A flash of light. The bark bursts from the trunk. The shattered tree stands naked, blackened by the bolt. Bewildered, we look on in awe, astonished by the sudden violence.
To be shattered is to be unmade by sudden revelation. It might be a doctor's diagnosis, or the confession of a spouse. It might be the loss of a job, a friendship betrayed, or the judgment of a peer. It might be a careless word spoken by a parent, son or sibling. It takes us apart. It breaks our sense of ourselves. It leaves us in pieces.
What is there to do when we are so undone? We want to gather our clothes and cover our shame, but our limbs will not obey us. We feel we ought to have something to say, but cannot find our words.

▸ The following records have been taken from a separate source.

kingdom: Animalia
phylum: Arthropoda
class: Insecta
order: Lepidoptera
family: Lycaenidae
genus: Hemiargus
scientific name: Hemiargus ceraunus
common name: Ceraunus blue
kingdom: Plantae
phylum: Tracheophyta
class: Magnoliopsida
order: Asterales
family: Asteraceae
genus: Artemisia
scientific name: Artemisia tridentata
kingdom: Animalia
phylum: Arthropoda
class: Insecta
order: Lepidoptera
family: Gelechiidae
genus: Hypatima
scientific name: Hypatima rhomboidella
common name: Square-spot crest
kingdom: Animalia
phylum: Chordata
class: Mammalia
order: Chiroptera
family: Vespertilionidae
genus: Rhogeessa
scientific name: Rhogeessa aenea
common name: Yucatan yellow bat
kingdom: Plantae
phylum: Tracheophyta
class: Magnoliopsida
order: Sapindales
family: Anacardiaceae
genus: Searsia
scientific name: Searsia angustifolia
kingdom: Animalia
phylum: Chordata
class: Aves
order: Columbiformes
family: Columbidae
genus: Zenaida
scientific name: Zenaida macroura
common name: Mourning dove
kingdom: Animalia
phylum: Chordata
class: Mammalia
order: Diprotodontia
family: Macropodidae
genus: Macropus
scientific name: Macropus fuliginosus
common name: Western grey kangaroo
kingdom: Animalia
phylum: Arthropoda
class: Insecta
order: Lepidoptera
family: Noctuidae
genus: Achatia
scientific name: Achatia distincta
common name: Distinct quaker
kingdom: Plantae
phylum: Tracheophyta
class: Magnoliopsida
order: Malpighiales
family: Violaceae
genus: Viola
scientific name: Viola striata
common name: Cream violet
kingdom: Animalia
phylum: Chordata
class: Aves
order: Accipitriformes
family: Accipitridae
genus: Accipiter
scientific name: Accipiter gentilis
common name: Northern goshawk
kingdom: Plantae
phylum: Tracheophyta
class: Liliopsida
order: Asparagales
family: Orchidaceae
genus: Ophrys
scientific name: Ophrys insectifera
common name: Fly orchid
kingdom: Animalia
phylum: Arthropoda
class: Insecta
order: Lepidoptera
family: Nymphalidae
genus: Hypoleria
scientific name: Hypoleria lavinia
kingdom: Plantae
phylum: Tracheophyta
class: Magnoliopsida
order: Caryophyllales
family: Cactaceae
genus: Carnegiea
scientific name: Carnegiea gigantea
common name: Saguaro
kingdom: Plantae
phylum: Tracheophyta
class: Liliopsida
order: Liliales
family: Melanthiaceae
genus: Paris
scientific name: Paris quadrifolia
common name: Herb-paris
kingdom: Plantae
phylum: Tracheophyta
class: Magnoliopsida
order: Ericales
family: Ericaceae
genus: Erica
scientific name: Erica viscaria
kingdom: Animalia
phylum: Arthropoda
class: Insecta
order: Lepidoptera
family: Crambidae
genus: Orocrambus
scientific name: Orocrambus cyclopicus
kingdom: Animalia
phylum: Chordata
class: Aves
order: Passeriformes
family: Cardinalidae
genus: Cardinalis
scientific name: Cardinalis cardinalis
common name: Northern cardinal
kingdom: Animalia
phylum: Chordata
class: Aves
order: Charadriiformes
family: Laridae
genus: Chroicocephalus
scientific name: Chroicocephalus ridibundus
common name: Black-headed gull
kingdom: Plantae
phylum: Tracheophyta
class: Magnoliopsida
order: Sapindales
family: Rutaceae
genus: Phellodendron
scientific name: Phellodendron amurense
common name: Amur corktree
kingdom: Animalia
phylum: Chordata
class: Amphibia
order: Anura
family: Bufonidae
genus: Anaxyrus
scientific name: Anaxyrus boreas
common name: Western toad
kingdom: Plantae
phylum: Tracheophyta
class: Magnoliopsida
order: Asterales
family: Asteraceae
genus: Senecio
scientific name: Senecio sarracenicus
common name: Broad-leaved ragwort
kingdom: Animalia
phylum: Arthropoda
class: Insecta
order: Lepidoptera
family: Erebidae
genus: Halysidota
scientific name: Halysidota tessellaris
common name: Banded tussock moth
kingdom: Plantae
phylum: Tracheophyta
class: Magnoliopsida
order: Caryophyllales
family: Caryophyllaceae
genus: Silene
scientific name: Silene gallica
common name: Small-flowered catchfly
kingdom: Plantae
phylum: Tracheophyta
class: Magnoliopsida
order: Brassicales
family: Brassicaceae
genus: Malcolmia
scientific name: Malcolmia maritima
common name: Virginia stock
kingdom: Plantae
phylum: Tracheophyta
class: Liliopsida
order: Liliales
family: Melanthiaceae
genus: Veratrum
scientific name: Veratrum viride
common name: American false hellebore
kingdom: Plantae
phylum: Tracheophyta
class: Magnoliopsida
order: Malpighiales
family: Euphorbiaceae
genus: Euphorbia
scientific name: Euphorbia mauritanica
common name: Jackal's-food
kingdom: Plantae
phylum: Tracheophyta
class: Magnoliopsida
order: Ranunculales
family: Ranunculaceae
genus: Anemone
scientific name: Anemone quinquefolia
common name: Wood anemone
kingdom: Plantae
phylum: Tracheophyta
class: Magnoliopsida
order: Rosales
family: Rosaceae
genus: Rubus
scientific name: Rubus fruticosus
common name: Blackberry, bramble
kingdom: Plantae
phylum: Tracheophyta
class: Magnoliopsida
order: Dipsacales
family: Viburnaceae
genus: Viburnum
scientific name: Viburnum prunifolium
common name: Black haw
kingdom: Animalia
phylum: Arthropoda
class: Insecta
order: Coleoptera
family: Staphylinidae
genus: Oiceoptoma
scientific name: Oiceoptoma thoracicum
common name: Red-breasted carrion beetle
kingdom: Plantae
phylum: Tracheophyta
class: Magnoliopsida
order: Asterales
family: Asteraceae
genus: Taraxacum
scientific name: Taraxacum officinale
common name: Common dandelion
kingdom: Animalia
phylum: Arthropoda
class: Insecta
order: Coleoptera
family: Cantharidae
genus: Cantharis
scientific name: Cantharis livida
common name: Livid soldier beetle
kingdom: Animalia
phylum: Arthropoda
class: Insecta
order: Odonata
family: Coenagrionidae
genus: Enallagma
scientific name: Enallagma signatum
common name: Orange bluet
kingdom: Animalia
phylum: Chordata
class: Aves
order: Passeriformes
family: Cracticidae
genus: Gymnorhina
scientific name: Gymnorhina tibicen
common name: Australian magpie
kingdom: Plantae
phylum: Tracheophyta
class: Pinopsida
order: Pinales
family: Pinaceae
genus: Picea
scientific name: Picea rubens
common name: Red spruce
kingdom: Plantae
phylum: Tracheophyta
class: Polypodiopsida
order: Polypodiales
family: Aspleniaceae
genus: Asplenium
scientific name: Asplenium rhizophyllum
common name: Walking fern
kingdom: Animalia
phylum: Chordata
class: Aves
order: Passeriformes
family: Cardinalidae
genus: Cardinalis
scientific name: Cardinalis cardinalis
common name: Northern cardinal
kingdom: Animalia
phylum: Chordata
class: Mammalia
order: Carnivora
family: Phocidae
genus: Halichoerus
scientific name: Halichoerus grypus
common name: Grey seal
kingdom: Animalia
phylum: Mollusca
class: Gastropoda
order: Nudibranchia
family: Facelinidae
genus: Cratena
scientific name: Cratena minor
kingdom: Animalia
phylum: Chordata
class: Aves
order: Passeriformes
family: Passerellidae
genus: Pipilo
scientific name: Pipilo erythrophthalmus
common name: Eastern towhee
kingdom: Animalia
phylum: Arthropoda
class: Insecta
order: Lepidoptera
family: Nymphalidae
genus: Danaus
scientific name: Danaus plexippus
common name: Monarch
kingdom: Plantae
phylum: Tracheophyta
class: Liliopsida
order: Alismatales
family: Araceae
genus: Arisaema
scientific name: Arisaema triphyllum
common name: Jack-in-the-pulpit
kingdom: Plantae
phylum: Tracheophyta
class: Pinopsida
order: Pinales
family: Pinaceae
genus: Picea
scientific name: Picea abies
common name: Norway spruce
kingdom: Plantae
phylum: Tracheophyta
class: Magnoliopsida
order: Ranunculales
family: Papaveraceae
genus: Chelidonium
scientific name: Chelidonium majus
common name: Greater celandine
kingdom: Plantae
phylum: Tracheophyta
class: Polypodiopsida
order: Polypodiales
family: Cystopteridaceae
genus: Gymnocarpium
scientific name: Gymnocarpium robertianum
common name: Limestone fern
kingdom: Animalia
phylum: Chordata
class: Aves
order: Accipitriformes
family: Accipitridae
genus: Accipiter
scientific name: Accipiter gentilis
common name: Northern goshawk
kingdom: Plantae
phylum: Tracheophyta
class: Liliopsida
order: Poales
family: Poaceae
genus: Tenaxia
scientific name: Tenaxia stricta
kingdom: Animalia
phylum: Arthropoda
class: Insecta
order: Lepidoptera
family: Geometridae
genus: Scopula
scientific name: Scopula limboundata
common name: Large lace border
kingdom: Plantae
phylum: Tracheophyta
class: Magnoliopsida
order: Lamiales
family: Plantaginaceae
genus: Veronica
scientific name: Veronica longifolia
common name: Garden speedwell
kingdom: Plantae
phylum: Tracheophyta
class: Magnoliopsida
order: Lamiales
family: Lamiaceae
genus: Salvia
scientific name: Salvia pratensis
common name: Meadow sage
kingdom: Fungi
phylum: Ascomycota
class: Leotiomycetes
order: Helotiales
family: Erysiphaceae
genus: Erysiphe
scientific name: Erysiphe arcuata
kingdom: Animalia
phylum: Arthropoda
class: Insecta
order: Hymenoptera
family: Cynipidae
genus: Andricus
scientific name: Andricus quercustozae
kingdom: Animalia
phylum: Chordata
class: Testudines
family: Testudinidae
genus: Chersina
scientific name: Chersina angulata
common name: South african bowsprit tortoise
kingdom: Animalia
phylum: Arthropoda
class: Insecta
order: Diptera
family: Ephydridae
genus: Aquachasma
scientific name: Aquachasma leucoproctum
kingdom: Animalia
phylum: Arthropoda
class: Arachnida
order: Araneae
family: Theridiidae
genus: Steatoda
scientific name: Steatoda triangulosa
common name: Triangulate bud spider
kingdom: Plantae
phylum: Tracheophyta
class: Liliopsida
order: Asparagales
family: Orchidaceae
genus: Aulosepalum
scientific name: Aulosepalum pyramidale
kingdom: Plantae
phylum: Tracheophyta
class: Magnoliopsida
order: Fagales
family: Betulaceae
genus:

The shame is hard to bear. It wants to become rage, or terror, and often does. But if we look with kindness and with gentle eyes, we might find something touching in our tender nakedness.
As we stay rooted, the world moves on. With enough time, even a shattered tree begins to change. The orange heartwood softens. The broken bark turns to mulch. Amid the crumbling wood, green shoots appear.
Perceived danger or acute stress can trigger fight, flight or freeze responses from the autonomic nervous system. The fight or flight responses share the same physiological process. It is designed to prepare us for action: we breathe faster, our heart beats more quickly, our skin becomes flushed or pale, our muscles tense, our pupils dilate, and our mouth dries out.
The freeze response invokes a different physiological process. Our muscles tense and we remain alert, but our heart rate slows, and we become immobile. Some suggest we freeze so the brain has time to figure out how to respond to a threat. One study has found that, when frozen, we are more perceptive of our surroundings. Others posit that the freeze response is related to the dissociation we can feel during a traumatic experience.